Людас Васарис любил природу; с детства она произвела на нею неизгладимое впечатление. Вот одно из самых ранних воспоминаний: однажды, в пору сенокоса, он лежал на прокосе, опрокинувшись навзничь и глядя в небо. По небу плыли большие клочья белых облаков. Понемногу великий страх охватил мальчика. Перепутанный, с криком и плачем он кинулся к матери:
— Мама, небо бежит!
Однажды, когда Людас был уже подростком, теплой, летней ночью отец взял его с собой в ночное. В лесу они развели большой костер, и вот пламя этого костра, дым, искры, жар и затаившаяся ночная мгла, фырканье невидимых в темноте лошадей, какие-то непонятные голоса и особенно озабоченное лицо отца заронили в душу мальчика первое ощущение тайны, туманное сознание того, что в природе есть нечто необычайное.
Позже, когда он был уже гимназистом, приходилось ему, на каникулах, угонять лошадей в лес на рассвете, а в полдень либо вечером приводить их домой. Еще до сих пор прекрасно помнил Людас свое приподнятое настроение от верховой езды и вида утренней и вечерней природы.
Он мог бы вспомнить и другие минуты своей близости к ней, но такого чувства, как теперь, не испытывал никогда. Оно было окрашено тихой печалью и глубокой горечью, которые в течение года незаметно скопились в его сердце и нахлынули на него теперь, когда он окунулся в светлую жизнь летней природы.
Людас Васарис не думал, но чувствовал, что вот он, загнанный семинарист, первокурсник, которому постоянно твердили о грехах, покаянии, умерщвлении плоти, отречении от мирских радостей, о послушании и смирении, которого заставляли всего бояться и перед всеми сгибаться, теперь очутился лицом к лицу с величавой природой, в которой столько свободы, света, радости и красок. Но опыт минувшего года будил горькое предчувствие: все равно это не для тебя. Ты вернешься к суровому, аскетическому одиночеству, ты останешься обиженным и униженным. Ты откажешься от честолюбия, ты отречешься от любви, счастья, даже от самого себя… Зачем? Во имя чего? Разум предлагал ему готовые семинарские формулы, но сердце молчало.
Если бы он был один, если бы он не стеснялся отца, то упал бы на эту пропахшую чебрецом и ромашками землю и плакал, плакал…
Так, уже с первого года пребывания в семинарии, возникла стена, отгораживавшая его душу от природы и от всего мира. Впоследствии эта отчужденность оказала большое влияние на все его творчество.
В свою деревню они въехали уже под вечер. Соседи и прохожие снимали шапки, с любопытством оглядывая их. Все знали, что старый Васарис привезет сегодня сына-семинариста.
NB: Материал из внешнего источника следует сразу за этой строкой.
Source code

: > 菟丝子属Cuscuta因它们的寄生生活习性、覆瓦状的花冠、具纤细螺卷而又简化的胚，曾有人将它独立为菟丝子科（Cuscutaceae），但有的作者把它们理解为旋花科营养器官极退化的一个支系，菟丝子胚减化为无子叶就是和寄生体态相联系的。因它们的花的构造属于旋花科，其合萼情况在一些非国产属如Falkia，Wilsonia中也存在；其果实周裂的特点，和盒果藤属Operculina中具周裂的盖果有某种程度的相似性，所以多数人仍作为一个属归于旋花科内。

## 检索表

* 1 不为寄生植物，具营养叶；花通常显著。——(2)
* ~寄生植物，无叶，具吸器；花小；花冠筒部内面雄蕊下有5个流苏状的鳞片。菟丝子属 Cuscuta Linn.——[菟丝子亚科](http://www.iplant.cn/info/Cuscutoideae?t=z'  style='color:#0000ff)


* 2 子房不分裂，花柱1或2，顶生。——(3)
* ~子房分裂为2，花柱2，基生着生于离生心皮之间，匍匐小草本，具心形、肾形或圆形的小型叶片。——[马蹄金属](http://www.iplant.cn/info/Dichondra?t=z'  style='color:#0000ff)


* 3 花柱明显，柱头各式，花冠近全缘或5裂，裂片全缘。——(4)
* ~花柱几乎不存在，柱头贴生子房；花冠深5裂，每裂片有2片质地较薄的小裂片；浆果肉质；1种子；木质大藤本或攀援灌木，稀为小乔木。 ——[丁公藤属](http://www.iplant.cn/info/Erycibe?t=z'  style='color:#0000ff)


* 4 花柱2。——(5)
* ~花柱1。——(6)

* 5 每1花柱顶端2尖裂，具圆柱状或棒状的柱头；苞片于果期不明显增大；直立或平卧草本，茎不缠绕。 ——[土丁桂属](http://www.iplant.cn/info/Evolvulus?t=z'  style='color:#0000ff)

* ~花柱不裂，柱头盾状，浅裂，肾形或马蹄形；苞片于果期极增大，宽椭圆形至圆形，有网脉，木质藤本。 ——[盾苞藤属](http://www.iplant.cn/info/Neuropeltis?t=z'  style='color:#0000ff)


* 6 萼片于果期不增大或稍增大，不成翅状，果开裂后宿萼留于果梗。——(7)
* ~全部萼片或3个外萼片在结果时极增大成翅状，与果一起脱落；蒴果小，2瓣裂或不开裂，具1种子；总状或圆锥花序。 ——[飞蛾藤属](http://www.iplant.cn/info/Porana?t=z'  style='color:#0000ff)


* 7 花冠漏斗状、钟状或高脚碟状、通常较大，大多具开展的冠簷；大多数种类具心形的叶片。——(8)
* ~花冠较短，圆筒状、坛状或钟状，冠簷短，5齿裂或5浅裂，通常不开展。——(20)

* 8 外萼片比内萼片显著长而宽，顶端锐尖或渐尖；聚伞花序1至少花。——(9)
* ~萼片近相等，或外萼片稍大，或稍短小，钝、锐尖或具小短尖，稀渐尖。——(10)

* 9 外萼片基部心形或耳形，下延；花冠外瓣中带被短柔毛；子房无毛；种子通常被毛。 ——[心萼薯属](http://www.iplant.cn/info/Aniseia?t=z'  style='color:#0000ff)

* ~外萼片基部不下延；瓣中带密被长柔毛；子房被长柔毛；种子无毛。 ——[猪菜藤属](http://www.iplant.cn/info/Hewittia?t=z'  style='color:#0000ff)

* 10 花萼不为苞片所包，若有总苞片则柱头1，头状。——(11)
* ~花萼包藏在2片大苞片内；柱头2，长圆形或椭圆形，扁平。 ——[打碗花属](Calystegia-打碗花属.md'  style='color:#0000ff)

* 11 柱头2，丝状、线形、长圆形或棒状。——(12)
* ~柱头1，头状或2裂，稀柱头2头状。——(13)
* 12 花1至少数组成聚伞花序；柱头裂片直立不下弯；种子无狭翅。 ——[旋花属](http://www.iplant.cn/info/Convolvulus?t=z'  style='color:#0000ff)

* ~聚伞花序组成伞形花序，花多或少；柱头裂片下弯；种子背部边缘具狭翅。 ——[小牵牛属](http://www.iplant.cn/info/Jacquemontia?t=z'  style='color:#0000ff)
Одни радовались, другие завидовали.
Людас еще издали искал глазами родную усадьбу, а найдя — не мог оторвать от нее взгляда. Молчаливая и печальная, ютилась она около поросшего деревьями холма. Во дворе со слезами радости встретила его мать. Несмело подошли братья и сестры. Они стеснялись, не знали, как с ним поздороваться, а поздоровавшись, жались в сторонке.
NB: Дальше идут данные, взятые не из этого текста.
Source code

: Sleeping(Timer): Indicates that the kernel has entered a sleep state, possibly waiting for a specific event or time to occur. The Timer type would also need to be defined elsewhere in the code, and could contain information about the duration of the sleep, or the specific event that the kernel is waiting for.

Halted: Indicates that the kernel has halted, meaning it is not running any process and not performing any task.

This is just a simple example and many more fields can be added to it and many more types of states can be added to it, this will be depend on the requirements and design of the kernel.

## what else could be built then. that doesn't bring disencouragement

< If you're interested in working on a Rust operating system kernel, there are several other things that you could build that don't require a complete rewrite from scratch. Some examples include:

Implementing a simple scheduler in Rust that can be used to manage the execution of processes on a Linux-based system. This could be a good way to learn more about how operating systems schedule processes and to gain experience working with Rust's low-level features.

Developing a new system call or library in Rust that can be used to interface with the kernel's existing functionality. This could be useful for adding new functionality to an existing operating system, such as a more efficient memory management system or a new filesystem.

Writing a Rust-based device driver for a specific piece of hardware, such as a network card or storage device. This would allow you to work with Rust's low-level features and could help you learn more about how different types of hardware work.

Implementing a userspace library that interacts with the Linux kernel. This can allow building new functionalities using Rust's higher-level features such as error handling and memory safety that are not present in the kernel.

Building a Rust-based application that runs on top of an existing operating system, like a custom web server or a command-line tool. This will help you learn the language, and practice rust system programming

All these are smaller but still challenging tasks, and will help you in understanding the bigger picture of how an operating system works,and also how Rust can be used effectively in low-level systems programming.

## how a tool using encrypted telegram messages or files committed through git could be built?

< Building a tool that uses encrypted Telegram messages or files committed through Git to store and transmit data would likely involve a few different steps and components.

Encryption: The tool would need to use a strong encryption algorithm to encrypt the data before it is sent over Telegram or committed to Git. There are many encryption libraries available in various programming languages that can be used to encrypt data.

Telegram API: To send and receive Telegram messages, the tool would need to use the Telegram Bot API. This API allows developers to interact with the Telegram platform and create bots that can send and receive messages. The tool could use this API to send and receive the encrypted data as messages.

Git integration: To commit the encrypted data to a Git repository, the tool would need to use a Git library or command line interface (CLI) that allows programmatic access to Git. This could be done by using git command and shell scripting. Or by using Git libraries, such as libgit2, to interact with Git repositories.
— Вот и дождались ксенженька, — говорила мать. — Добро пожаловать. Верно, устали после такого долгого пути.
— Нет, мама, ехать было очень приятно. День такой хороший, — успокаивал ее Людас. — Слава Иисусу Христу! — сказал он, входя в дом, чего прежде никогда не делал, и все почувствовали, что он и впрямь семинарист — будущий ксендз.
Стол накрыли в горнице, и за ужином отец рассказывал о виденном в семинарии. Людас кое-что дополнял, кое-что пояснял. Быстро пролетел теплый летний вечер, мать спохватилась, что пора отдохнуть с дороги, и еще раз оглядела постель с пышно взбитыми подушками.
Спокойным, детским сном спал семинарист Людас Васарис первую ночь дома, радуясь, что девять ударов колокола не разбудят его в пять часов утра.
Через два дня он пошел представиться настоятелю прихода. Настоятель был человек еще нестарый и обходился без викария, так как приход был невелик. Он принял Васариса как желанного гостя и оставил у себя до воскресенья. Единственной обязанностью Людаса было, надев стихарь, собирать в костеле пожертвования.
В эти первые каникулы Васарис не испытал сильных впечатлений и не приобрел опыта. Он постарался распределить свое время, как ему советовали в семинарии. Если он жил у родителей, то с утра уходил в сад, читал там утренние молитвы, погружался в медитацию, а по вечерам читал обычные вечерние молитвы и молитвы по четкам.